Fellow tourist: Can you please pass the pepper?
My dad: Oh sure! You know how the blacks call it?
Tourist: huh?
My dad: Blacks say “pe-pa!” Hahah….
Tourist: *with pained look in eyes, reluctantly laughs*
Me and my brother: *silently wish for the ground to open up and swallow us up*

Or like the time I brought a friend from college home for a party and he tells us a story of how stoned and drunk he got with my uncle that they ended up eating 10 rotisserie chickens between the two of them? (And incidentally, my dad was *thisside* of buzzed when he told us the story).

I think that he just doesn’t think about what he says. I mean half the time, I know he means well, but it comes out shitty. Like the time my cousin and I were standing next to each other. Now my cousin is very fit and slim, and at the time, I had packed on a lot of weight. He stands behind us and puts his hands on our shoulders and flat out says: “Now why can’t you look more like her!” My cousin looked very embarrassed, and I was just pissed. OMG, right?! But of course, you don’t talk back to your parents and I knew that he was just trying to be “funny” (for lack of a better word). To this day though, I remember that incident.

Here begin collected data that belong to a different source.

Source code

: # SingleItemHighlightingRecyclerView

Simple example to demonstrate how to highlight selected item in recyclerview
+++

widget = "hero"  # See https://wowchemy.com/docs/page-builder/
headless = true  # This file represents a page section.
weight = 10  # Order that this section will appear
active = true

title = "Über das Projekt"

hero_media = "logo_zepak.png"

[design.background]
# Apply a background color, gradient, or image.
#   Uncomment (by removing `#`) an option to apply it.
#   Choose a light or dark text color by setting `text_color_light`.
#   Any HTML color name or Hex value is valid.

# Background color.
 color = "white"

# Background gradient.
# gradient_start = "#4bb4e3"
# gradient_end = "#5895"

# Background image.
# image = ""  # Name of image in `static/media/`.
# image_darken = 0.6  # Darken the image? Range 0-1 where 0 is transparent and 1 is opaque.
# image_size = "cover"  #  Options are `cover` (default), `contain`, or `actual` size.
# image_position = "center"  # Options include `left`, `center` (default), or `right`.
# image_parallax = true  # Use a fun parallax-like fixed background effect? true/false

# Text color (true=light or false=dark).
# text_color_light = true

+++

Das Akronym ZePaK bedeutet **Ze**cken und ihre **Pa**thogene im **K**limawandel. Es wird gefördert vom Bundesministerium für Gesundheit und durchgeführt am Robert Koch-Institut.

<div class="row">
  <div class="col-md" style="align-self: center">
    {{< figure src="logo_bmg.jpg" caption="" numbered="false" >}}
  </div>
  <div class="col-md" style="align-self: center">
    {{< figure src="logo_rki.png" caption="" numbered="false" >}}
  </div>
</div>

What can I say though? You usually only get one dad, and as far as dads go, he’s still a great guy. He’s always supported my family and he is generous to a fault. I mean what dad would insist on getting you a BMW X5 despite you telling him you just want a cheap Honda Civic?? Or pay for your college AND law school education? Or tell you that he’s paying for your wedding just because he wants to? He’s also very understanding of the fact that sometimes, kids will just get into shenanigans and that this has no bearing on their moral fiber! Case in point: He picked me up from college once for some family thing and I was obviously hung-over. So hungover that I made him stop the car every few blocks or so so I can throw up. He quietly said: “Let’s not tell your mom about this.”

I had a great childhood thanks in part to him (other parts include my mom and her side of the family). And both he and my mother were responsible for my love of reading (which in turn, pretty much formed my nerdy personality). By age 10 I was already raiding his Stephen King collection, and read his many books on psychic Edgar Cayce. Even before the Da Vinci Code came out, he’s long been an “enthusiast” of the occult, mystical leanings, conspiracy theories, what-have-you. He’s also taken me to the first movie I can remember (Raiders of the Lost Ark), and has bought me toys, books, a cool-ass bike, and a pet monkey!!

My dad is a lawyer. I’ve always thought of my dad as this uber-smart guy since my mom’s told us stories of how he got through school solely on scholarships and hardwork. He worked for a firm and then lucked out and was counsel for the Sy family (which in my head, I liken to the Darlings of Dirty Sexy Money –but without the trashy glamour or gossip), but he decided to go for broke and forge a future in the U.S. Now, he has his own firm and has made a good living –enough to support me and my two brothers, as well as help out several relatives in the Philippines (being the eldest son, he has tons of responsibilities. Tons). I think it’s awesome that he had the balls to just up and move and simply DO what he felt he had to do for the future of his family.

Our family and family friends sort of assume that he is “grooming me” to take over his firm. But my dad’s never pressured me into doing that. He loves my ideals (he claims I remind him of himself when he was a young lawyer) and admires my dedication to public service. He himself could’ve been a judge but he didn’t see it in his future. He thinks what I do is great, although I really think he and my mom worry about my financial future (hence his propensity to “help us out”). I think he thinks I’ll venture out into the private sector soon enough.

But it’s funny how nowadays, he comes to me for legal advice on what to tell potential clients He’s in the papers for a few high-profile cases, but yet he’s asking me for my opinion! Now this is a guy who can wax poetic about the law, legal advances, politics, etc. and I’m pretty much the exact opposite (I’m the most unlawyerly lawyer you will ever meet). So I think it’s cool that he values my opinion as to what I think about his case. I appreciate it, but I don’t think I can ever fill his shoes.